A healthcare company's service reps entered notes about why insurance claims were denied. This text data, stored in a mainframe computer, was a rich source of information about the cause of denied claims, but extracting the data was considered too difficult because there were over 35,000 individual notes about individual cases. Every note was somewhat different depending on the rep who did the analysis. Analyzing it by hand would have taken weeks. This is where text mining comes to the rescue.

We start with a subset of 35,000 healthcare denied claims comments:

sample text data

To use the Word Count tool, simply select the data then click on QI Macros Menu and choose "Word Count Wizard" from the Data & Text Mining sub menu:

The Word Count wizard will parse the selected text into words and two-word phrases, then use Excel's PivotTable to summarize the frequency of phrases and sort them in descending order:

word count results

QI Macros Word Count wizard strips out common English words such as "the" or "and". What's left is a Pareto pattern.

Most common words: DUP and DOS (which stands for Date Of Service).

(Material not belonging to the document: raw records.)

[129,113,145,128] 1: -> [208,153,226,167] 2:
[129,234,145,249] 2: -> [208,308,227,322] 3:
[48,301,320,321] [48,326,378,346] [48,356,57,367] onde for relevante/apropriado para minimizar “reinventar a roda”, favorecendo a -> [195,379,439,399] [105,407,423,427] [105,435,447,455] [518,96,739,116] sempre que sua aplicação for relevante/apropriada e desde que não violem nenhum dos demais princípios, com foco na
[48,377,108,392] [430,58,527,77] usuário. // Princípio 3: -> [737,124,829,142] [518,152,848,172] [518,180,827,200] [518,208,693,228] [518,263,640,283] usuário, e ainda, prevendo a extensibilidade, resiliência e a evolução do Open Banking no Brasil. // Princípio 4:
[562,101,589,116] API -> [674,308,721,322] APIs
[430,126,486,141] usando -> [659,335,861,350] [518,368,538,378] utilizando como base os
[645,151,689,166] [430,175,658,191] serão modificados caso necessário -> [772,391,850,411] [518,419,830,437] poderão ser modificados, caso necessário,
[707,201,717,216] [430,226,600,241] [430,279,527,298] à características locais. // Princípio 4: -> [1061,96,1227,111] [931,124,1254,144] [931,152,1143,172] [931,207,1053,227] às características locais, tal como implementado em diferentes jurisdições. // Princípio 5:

Most common phrases: DUP DOS, multiple visits, visits same day.

Ah Ha! Insurance companies were rejecting claims because they had an overlapping (duplicate) date of service. This led the healthcare company to examine these rejects and they discovered that the patients were admitted from the Emergency Department resulting in one claim for the ED and one for the nursing unit, rather than one claim for both. Procedures were changed and this type of denied claim vanished saving millions of dollars and endless hours of rework.

Text Mining and Root Cause Analysis

Companies use data mining to explore large amounts of data to discover meaningful patterns and rules. Text mining, a subset of data mining, explores the written word to find hidden patterns. By some estimate, stored text contains as much as 80 percent of the key information needed for business improvement. What are some sources of text data for mining?

Service rep or help desk comments
Customer complaints
Transcriptions of recorded voice such as doctor's notes
News stories

Text mining can help you find the root cause of comments, a key method for Six Sigma. The goal is to summarize the various words and phrases to see if there's a Pareto pattern (80/20) to the text data. Text mining is a powerful tool for Six Sigma and the QI Macros Word Count tool helps make it simple.